You hear questions that don’t match the real concern.
You see someone walking themselves out of the opportunity they actually want.
When they are aligned, everything changes.
You hear certainty.
You see velocity.
You see clarity in their eyes.
You hear decision-making language.
You see someone leaning in with full engagement.
You feel the momentum shift in the conversation.
This is why great communicators are not just logical. They do not bombard people with facts. They do not overwhelm with information. They create emotional clarity first. They help the emotional voice feel safe, understood, respected, and excited. Then they give the logical voice the structure it needs to support the feeling.
When you learn to guide both voices, you gain the ability to move people with integrity. You help them make decisions that serve them, decisions they will not regret, decisions they feel proud of.

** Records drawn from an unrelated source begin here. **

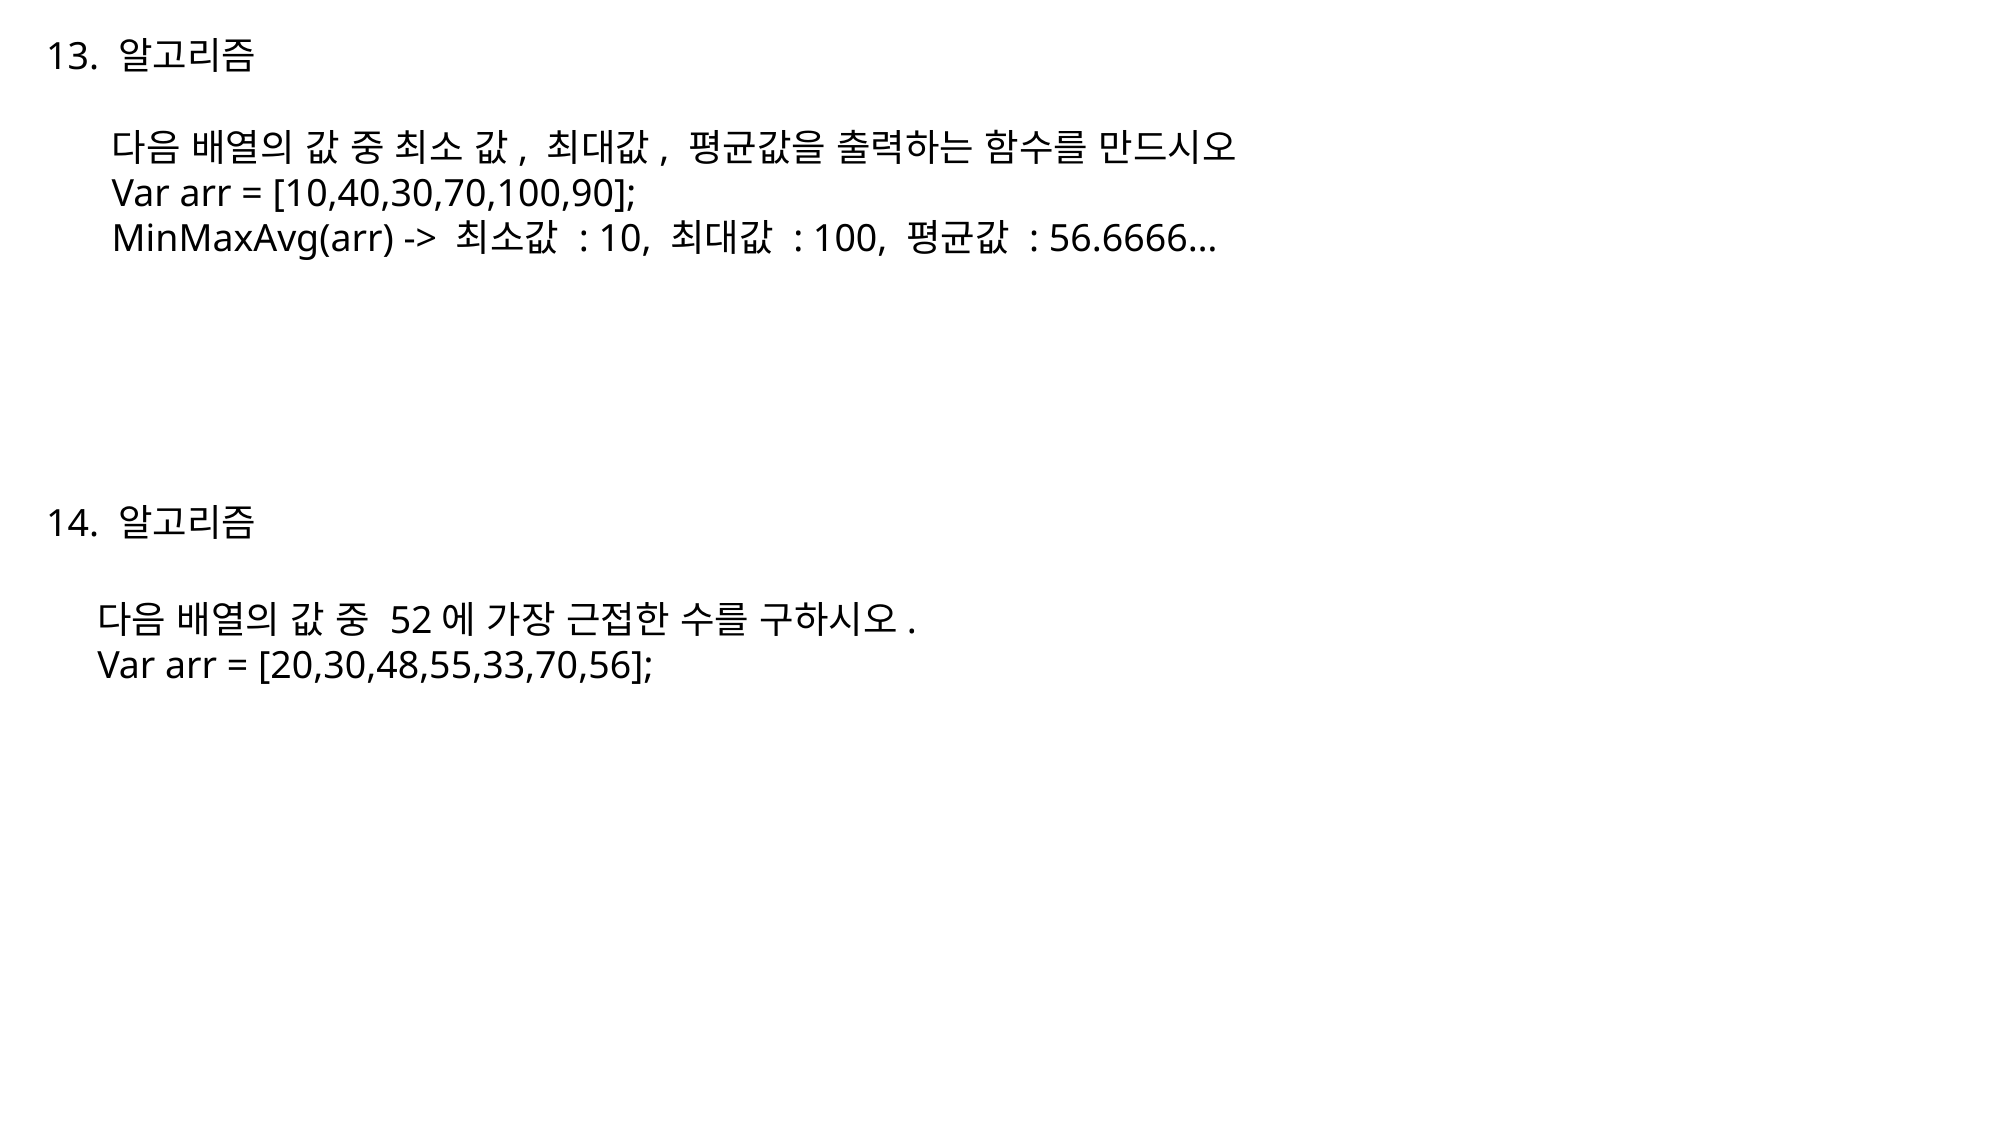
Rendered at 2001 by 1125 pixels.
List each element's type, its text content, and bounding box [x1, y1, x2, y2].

text_box 다음 배열의 값 중 52에 가장 근접한 수를 구하시오. Var arr = [20,30,48,55,33,70,56]; [82, 588, 932, 693]
text_box 다음 배열의 값 중 최소 값, 최대값, 평균값을 출력하는 함수를 만드시오 Var arr = [10,40,30,70,100,90]; MinMaxAvg(arr) -> 최소값 : 10, 최대값 : 100, 평균값 : 56.6666… [96, 116, 1252, 267]
text_box 13. 알고리즘 [31, 24, 272, 130]
text_box 14. 알고리즘 [31, 491, 272, 552]
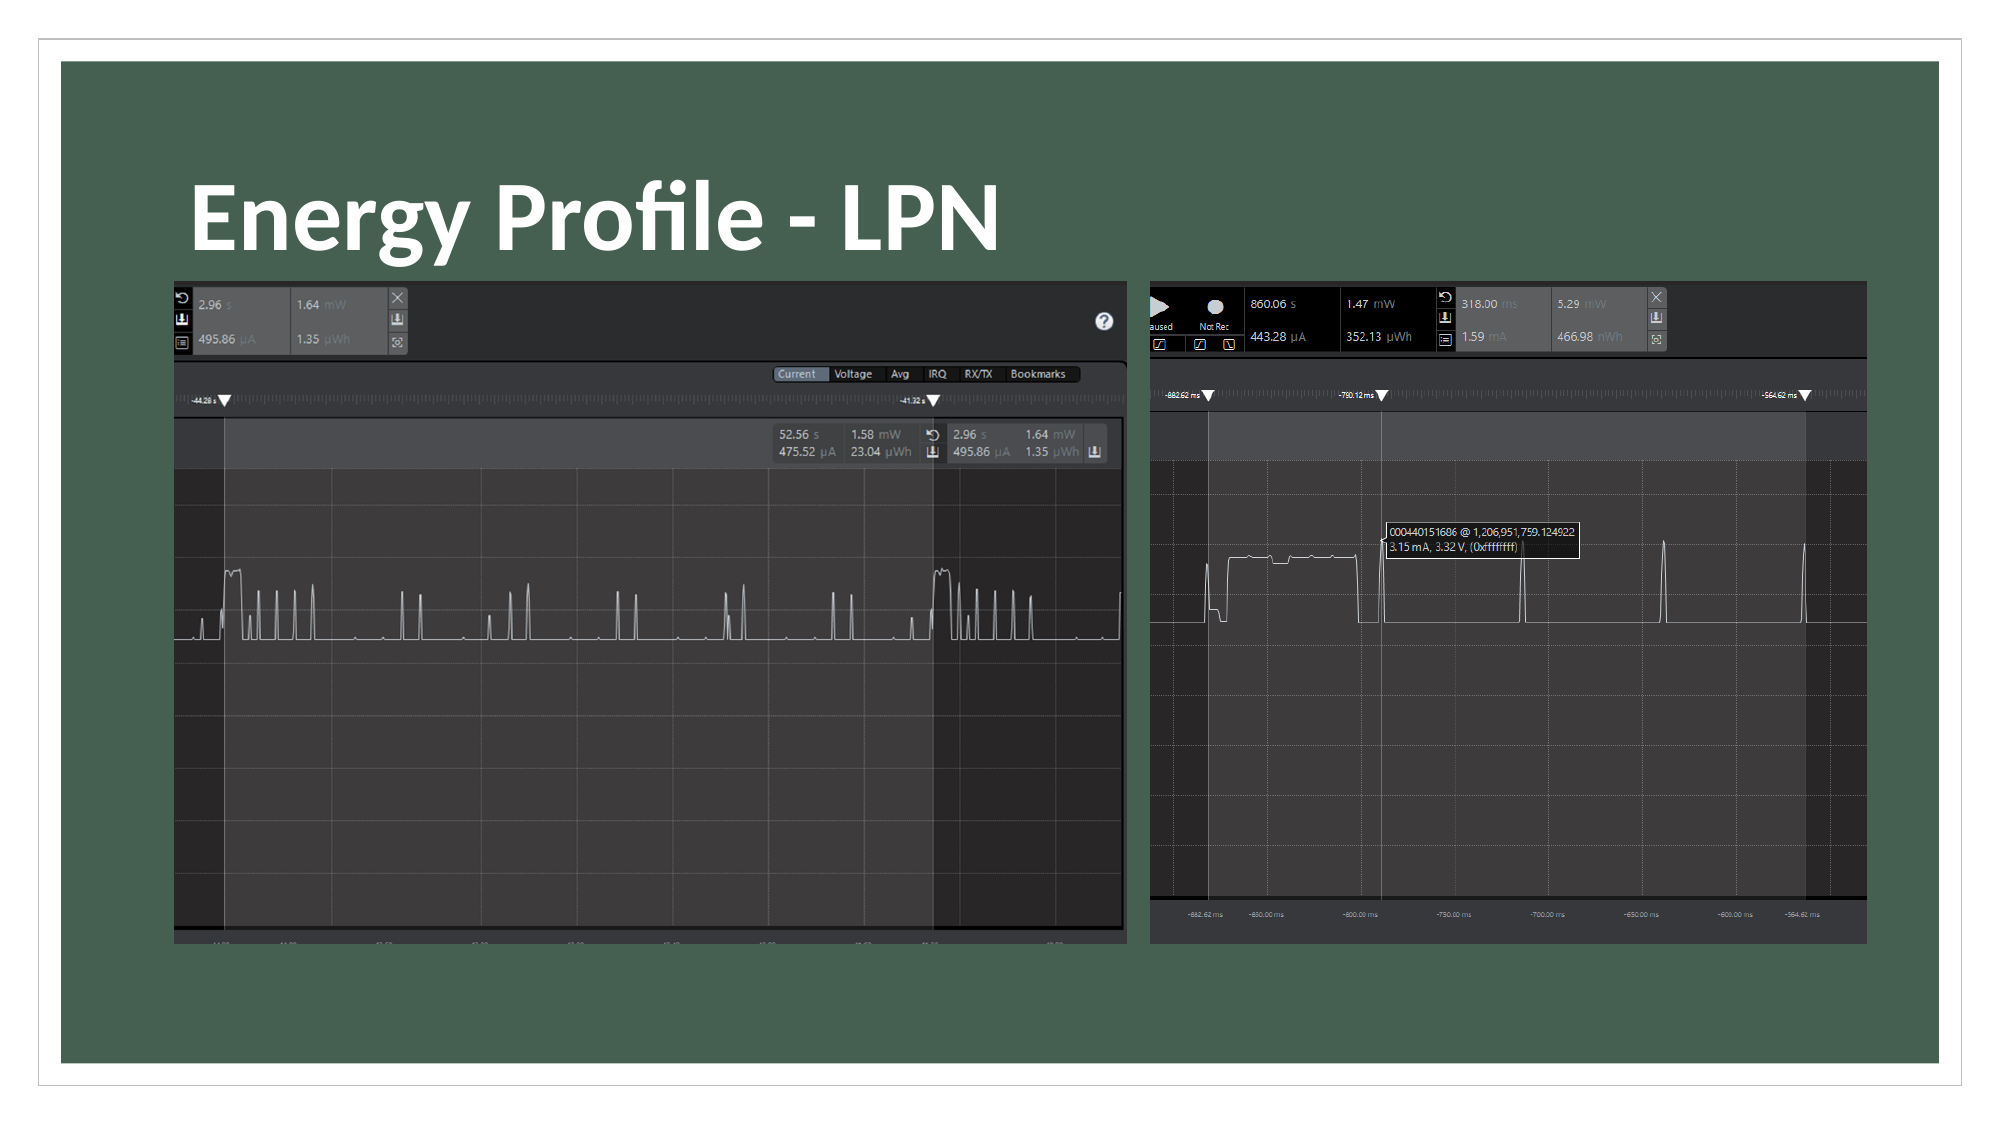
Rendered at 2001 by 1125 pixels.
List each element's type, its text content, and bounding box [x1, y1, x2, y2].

picture [1150, 281, 1867, 944]
picture [174, 281, 1127, 944]
title Energy Profile - LPN [174, 105, 1825, 331]
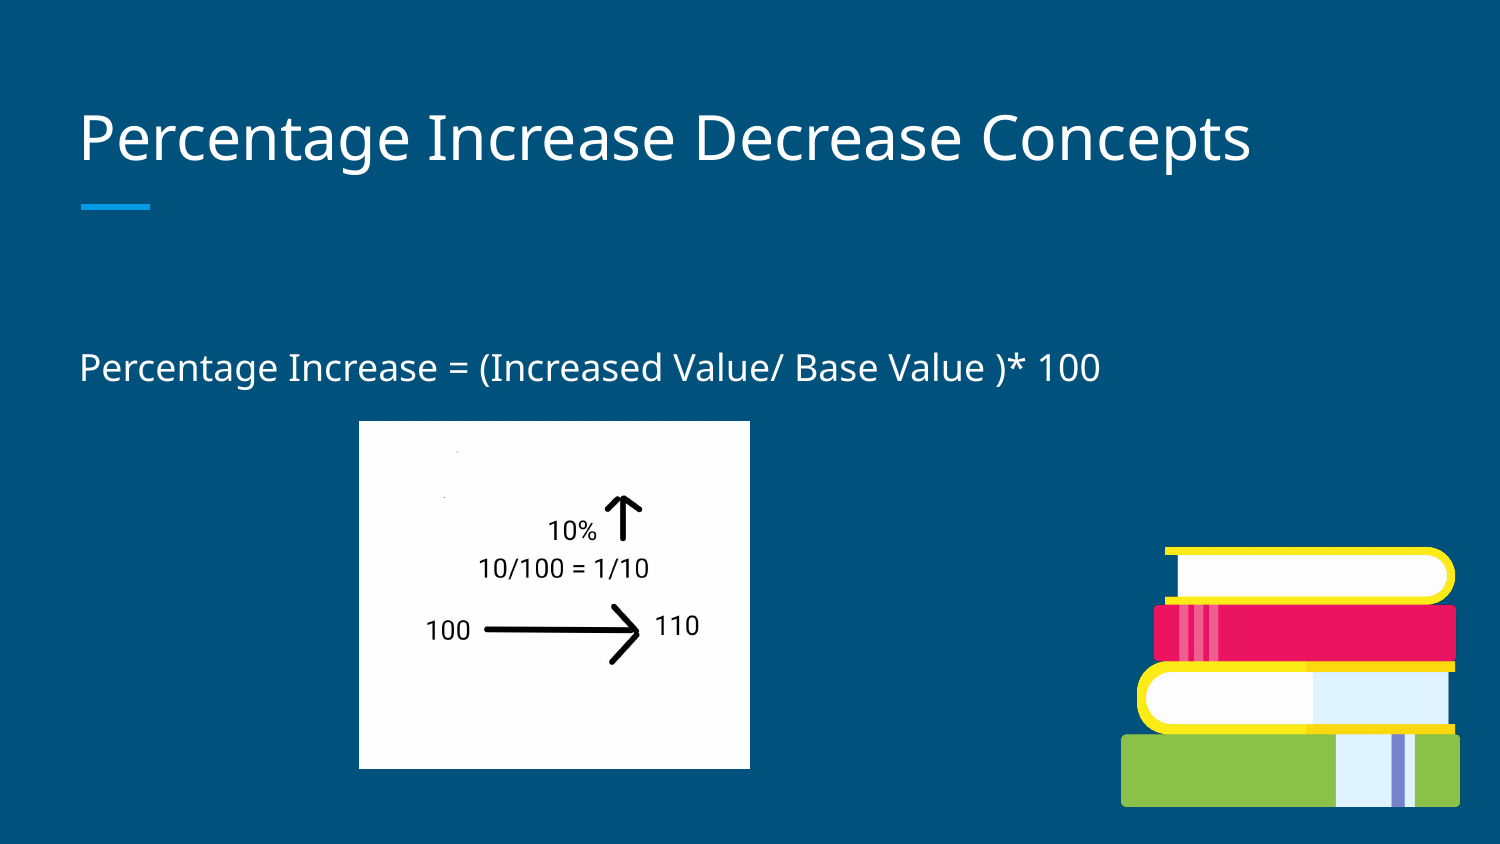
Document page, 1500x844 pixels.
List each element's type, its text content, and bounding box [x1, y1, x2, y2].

picture [1122, 547, 1460, 806]
list Percentage Increase = (Increased Value/ Base Value )* 100 [63, 244, 1437, 844]
picture [360, 422, 749, 768]
title Percentage Increase Decrease Concepts [63, 75, 1437, 188]
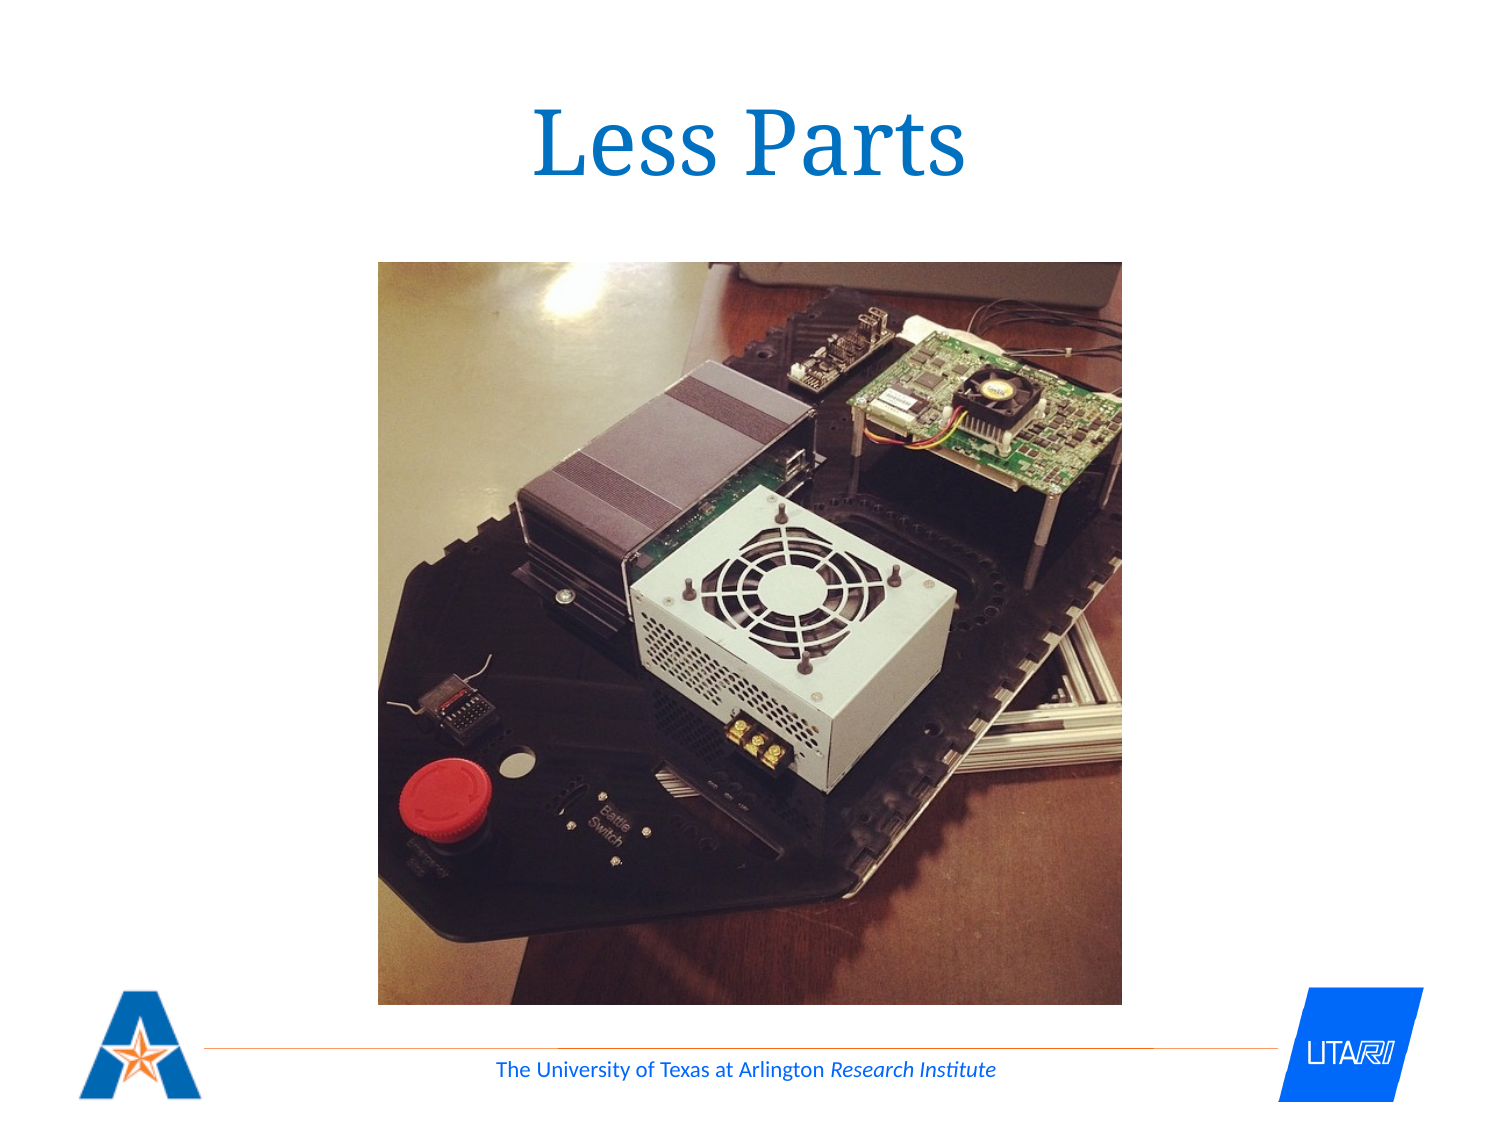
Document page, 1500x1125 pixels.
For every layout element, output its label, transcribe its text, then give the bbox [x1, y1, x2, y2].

You also begin to understand your own patterns more clearly. You see why you made certain choices in the past. You see why you held back when you should have moved. You see why you hesitated when everything was ready. The internal conflict becomes visible. Once you can see it, you can change it.
In the next chapter, you will learn how the brain interprets options. This is where clarity becomes influence and where confusion becomes resistance. But none of that works unless you first understand the two voices inside every decision.
To master decisions, you must master the conversation happening within.